**What is required:** Starting at the line that contains "Tuesday. Answer as H:MM AM/PM." and stopping after the line that contains "8:00 AM -- exactly at 8 AM, on the 8 AM line.", write out those items again, swapping "Relative to" for "Compared with" and leaving everything else unchanged.

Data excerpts
-*-*-
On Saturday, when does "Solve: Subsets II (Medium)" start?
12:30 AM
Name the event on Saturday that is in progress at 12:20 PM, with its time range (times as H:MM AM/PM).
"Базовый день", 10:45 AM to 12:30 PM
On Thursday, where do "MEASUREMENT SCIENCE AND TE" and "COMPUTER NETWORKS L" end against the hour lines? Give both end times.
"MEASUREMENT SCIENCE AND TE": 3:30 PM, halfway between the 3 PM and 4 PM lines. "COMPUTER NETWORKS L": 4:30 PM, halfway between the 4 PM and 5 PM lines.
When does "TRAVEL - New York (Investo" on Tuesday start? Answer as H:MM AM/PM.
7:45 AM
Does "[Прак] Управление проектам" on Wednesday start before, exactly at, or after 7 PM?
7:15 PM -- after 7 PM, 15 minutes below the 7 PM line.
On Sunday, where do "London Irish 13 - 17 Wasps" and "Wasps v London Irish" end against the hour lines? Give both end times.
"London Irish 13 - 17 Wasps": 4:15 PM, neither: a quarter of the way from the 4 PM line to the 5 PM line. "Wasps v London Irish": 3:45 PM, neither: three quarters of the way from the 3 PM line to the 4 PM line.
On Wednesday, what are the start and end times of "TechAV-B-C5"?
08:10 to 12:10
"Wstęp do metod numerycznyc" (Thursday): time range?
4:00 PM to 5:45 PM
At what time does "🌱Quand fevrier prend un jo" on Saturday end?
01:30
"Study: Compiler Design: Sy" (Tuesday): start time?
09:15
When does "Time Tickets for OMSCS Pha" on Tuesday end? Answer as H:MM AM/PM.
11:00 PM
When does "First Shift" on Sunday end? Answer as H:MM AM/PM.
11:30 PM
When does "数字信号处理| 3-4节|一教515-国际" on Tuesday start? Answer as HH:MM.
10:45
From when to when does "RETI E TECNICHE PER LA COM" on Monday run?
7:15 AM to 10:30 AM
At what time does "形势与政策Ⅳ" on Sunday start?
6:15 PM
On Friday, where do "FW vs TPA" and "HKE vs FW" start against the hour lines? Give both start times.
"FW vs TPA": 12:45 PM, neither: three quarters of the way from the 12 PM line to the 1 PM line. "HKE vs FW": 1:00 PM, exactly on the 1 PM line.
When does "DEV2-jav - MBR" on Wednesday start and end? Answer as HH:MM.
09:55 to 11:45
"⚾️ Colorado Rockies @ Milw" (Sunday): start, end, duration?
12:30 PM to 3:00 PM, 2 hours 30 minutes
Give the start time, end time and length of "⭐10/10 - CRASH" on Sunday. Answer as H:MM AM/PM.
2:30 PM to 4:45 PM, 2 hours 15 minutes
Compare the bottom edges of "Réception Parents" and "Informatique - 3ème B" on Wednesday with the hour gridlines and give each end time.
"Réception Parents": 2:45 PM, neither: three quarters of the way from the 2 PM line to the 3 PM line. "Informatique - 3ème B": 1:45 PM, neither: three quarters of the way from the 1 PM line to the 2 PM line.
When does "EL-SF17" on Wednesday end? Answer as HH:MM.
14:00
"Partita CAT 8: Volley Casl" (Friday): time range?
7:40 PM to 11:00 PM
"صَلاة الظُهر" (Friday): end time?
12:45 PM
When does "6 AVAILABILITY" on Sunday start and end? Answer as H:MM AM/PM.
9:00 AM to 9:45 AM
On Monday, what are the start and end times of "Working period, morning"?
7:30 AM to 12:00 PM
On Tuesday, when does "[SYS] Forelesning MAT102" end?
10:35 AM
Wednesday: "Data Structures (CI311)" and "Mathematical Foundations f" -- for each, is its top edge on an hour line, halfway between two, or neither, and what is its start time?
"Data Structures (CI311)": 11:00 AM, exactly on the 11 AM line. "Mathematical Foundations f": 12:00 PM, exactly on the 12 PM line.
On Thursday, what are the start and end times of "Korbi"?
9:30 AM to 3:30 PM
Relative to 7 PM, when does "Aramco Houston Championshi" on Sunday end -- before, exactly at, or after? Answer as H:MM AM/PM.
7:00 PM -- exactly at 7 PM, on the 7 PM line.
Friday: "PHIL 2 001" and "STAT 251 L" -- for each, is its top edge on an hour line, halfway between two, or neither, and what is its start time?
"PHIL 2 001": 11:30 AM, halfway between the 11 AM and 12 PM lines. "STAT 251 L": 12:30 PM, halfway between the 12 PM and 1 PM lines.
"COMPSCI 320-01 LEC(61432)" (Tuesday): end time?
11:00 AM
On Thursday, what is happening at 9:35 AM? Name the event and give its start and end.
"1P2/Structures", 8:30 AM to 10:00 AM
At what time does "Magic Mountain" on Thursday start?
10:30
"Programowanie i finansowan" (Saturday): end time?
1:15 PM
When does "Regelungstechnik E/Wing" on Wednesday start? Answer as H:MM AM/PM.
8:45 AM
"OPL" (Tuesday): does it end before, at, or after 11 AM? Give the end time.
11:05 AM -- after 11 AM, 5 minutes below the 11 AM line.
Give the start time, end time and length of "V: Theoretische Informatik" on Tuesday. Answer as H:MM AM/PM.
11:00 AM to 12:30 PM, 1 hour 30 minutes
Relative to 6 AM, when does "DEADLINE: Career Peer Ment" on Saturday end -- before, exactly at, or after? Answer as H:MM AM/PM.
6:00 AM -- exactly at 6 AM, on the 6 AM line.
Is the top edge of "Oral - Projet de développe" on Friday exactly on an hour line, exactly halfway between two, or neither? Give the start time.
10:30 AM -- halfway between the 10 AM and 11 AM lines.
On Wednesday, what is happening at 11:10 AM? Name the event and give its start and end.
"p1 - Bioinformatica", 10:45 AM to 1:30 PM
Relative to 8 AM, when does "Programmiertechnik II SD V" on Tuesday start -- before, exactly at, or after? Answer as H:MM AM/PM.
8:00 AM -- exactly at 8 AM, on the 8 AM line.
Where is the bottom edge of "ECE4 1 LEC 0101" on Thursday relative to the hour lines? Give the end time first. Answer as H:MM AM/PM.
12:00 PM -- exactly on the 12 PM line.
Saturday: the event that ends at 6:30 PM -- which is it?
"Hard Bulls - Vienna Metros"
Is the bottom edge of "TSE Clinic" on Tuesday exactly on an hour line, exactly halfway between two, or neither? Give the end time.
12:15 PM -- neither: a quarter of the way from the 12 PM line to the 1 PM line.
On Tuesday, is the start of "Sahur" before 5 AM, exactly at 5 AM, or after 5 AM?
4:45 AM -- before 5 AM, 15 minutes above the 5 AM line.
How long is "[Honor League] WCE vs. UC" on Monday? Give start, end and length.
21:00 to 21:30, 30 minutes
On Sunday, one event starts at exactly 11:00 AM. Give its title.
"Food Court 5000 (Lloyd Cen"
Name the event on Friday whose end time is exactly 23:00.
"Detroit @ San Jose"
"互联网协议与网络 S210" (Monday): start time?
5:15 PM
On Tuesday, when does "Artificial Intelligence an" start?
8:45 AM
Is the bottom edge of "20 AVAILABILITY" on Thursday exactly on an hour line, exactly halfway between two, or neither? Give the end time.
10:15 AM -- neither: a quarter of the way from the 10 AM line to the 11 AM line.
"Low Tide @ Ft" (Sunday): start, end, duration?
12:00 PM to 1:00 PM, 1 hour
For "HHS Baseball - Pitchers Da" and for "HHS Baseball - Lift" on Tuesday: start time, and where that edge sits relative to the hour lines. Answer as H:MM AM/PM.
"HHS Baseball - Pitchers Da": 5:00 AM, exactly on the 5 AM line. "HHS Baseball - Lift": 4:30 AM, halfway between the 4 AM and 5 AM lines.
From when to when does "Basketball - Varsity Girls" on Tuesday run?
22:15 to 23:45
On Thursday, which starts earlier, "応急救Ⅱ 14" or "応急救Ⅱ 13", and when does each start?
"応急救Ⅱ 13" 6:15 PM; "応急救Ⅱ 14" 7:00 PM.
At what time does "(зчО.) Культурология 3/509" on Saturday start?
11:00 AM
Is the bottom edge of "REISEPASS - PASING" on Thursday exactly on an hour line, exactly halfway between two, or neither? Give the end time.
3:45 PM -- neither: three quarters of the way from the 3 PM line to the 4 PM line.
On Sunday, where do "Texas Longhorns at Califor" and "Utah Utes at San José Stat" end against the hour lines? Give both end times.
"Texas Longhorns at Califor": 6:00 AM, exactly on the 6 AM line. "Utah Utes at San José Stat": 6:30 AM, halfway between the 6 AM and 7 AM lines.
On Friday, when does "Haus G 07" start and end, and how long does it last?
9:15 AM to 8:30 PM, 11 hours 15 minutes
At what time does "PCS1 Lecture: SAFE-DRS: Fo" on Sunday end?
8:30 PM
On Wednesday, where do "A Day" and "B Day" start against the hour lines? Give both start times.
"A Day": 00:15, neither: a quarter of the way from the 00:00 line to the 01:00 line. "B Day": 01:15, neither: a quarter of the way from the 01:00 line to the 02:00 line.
-*-*-
**Written answer:**
Give the start time, end time and length of "V: Theoretische Informatik" on Tuesday. Answer as H:MM AM/PM.
11:00 AM to 12:30 PM, 1 hour 30 minutes
Compared with 6 AM, when does "DEADLINE: Career Peer Ment" on Saturday end -- before, exactly at, or after? Answer as H:MM AM/PM.
6:00 AM -- exactly at 6 AM, on the 6 AM line.
Is the top edge of "Oral - Projet de développe" on Friday exactly on an hour line, exactly halfway between two, or neither? Give the start time.
10:30 AM -- halfway between the 10 AM and 11 AM lines.
On Wednesday, what is happening at 11:10 AM? Name the event and give its start and end.
"p1 - Bioinformatica", 10:45 AM to 1:30 PM
Compared with 8 AM, when does "Programmiertechnik II SD V" on Tuesday start -- before, exactly at, or after? Answer as H:MM AM/PM.
8:00 AM -- exactly at 8 AM, on the 8 AM line.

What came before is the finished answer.